Repeat all of the records exactly, leaving out the pictures.

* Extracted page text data
----

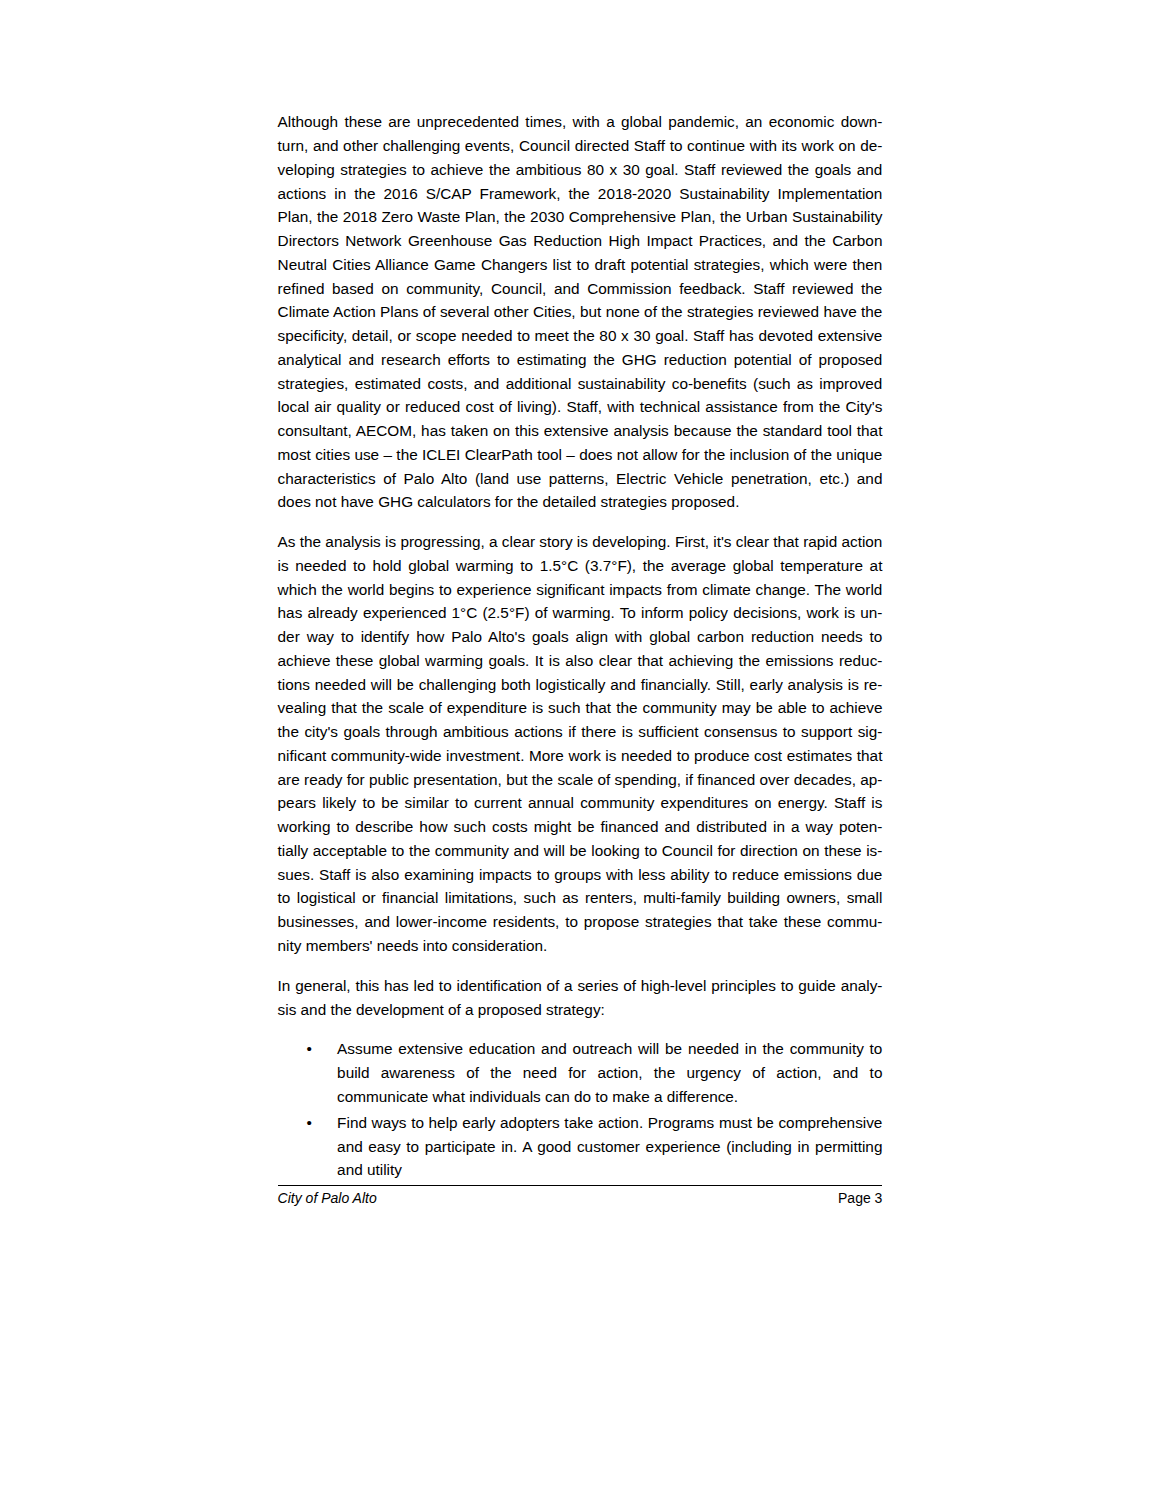Although these are unprecedented times, with a global pandemic, an economic downturn, and other challenging events, Council directed Staff to continue with its work on developing strategies to achieve the ambitious 80 x 30 goal. Staff reviewed the goals and actions in the 2016 S/CAP Framework, the 2018-2020 Sustainability Implementation Plan, the 2018 Zero Waste Plan, the 2030 Comprehensive Plan, the Urban Sustainability Directors Network Greenhouse Gas Reduction High Impact Practices, and the Carbon Neutral Cities Alliance Game Changers list to draft potential strategies, which were then refined based on community, Council, and Commission feedback. Staff reviewed the Climate Action Plans of several other Cities, but none of the strategies reviewed have the specificity, detail, or scope needed to meet the 80 x 30 goal. Staff has devoted extensive analytical and research efforts to estimating the GHG reduction potential of proposed strategies, estimated costs, and additional sustainability co-benefits (such as improved local air quality or reduced cost of living). Staff, with technical assistance from the City's consultant, AECOM, has taken on this extensive analysis because the standard tool that most cities use – the ICLEI ClearPath tool – does not allow for the inclusion of the unique characteristics of Palo Alto (land use patterns, Electric Vehicle penetration, etc.) and does not have GHG calculators for the detailed strategies proposed.
As the analysis is progressing, a clear story is developing. First, it's clear that rapid action is needed to hold global warming to 1.5°C (3.7°F), the average global temperature at which the world begins to experience significant impacts from climate change. The world has already experienced 1°C (2.5°F) of warming. To inform policy decisions, work is under way to identify how Palo Alto's goals align with global carbon reduction needs to achieve these global warming goals. It is also clear that achieving the emissions reductions needed will be challenging both logistically and financially. Still, early analysis is revealing that the scale of expenditure is such that the community may be able to achieve the city's goals through ambitious actions if there is sufficient consensus to support significant community-wide investment. More work is needed to produce cost estimates that are ready for public presentation, but the scale of spending, if financed over decades, appears likely to be similar to current annual community expenditures on energy. Staff is working to describe how such costs might be financed and distributed in a way potentially acceptable to the community and will be looking to Council for direction on these issues. Staff is also examining impacts to groups with less ability to reduce emissions due to logistical or financial limitations, such as renters, multi-family building owners, small businesses, and lower-income residents, to propose strategies that take these community members' needs into consideration.
In general, this has led to identification of a series of high-level principles to guide analysis and the development of a proposed strategy:
Assume extensive education and outreach will be needed in the community to build awareness of the need for action, the urgency of action, and to communicate what individuals can do to make a difference.
Find ways to help early adopters take action. Programs must be comprehensive and easy to participate in. A good customer experience (including in permitting and utility
City of Palo Alto Page 3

----

* EXPECTED OUTPUT
Although these are unprecedented times, with a global pandemic, an economic downturn, and other challenging events, Council directed Staff to continue with its work on developing strategies to achieve the ambitious 80 x 30 goal. Staff reviewed the goals and actions in the 2016 S/CAP Framework, the 2018-2020 Sustainability Implementation Plan, the 2018 Zero Waste Plan, the 2030 Comprehensive Plan, the Urban Sustainability Directors Network Greenhouse Gas Reduction High Impact Practices, and the Carbon Neutral Cities Alliance Game Changers list to draft potential strategies, which were then refined based on community, Council, and Commission feedback. Staff reviewed the Climate Action Plans of several other Cities, but none of the strategies reviewed have the specificity, detail, or scope needed to meet the 80 x 30 goal. Staff has devoted extensive analytical and research efforts to estimating the GHG reduction potential of proposed strategies, estimated costs, and additional sustainability co-benefits (such as improved local air quality or reduced cost of living). Staff, with technical assistance from the City's consultant, AECOM, has taken on this extensive analysis because the standard tool that most cities use – the ICLEI ClearPath tool – does not allow for the inclusion of the unique characteristics of Palo Alto (land use patterns, Electric Vehicle penetration, etc.) and does not have GHG calculators for the detailed strategies proposed.
As the analysis is progressing, a clear story is developing. First, it's clear that rapid action is needed to hold global warming to 1.5°C (3.7°F), the average global temperature at which the world begins to experience significant impacts from climate change. The world has already experienced 1°C (2.5°F) of warming. To inform policy decisions, work is under way to identify how Palo Alto's goals align with global carbon reduction needs to achieve these global warming goals. It is also clear that achieving the emissions reductions needed will be challenging both logistically and financially. Still, early analysis is revealing that the scale of expenditure is such that the community may be able to achieve the city's goals through ambitious actions if there is sufficient consensus to support significant community-wide investment. More work is needed to produce cost estimates that are ready for public presentation, but the scale of spending, if financed over decades, appears likely to be similar to current annual community expenditures on energy. Staff is working to describe how such costs might be financed and distributed in a way potentially acceptable to the community and will be looking to Council for direction on these issues. Staff is also examining impacts to groups with less ability to reduce emissions due to logistical or financial limitations, such as renters, multi-family building owners, small businesses, and lower-income residents, to propose strategies that take these community members' needs into consideration.
In general, this has led to identification of a series of high-level principles to guide analysis and the development of a proposed strategy:
Assume extensive education and outreach will be needed in the community to build awareness of the need for action, the urgency of action, and to communicate what individuals can do to make a difference.
Find ways to help early adopters take action. Programs must be comprehensive and easy to participate in. A good customer experience (including in permitting and utility
City of Palo Alto Page 3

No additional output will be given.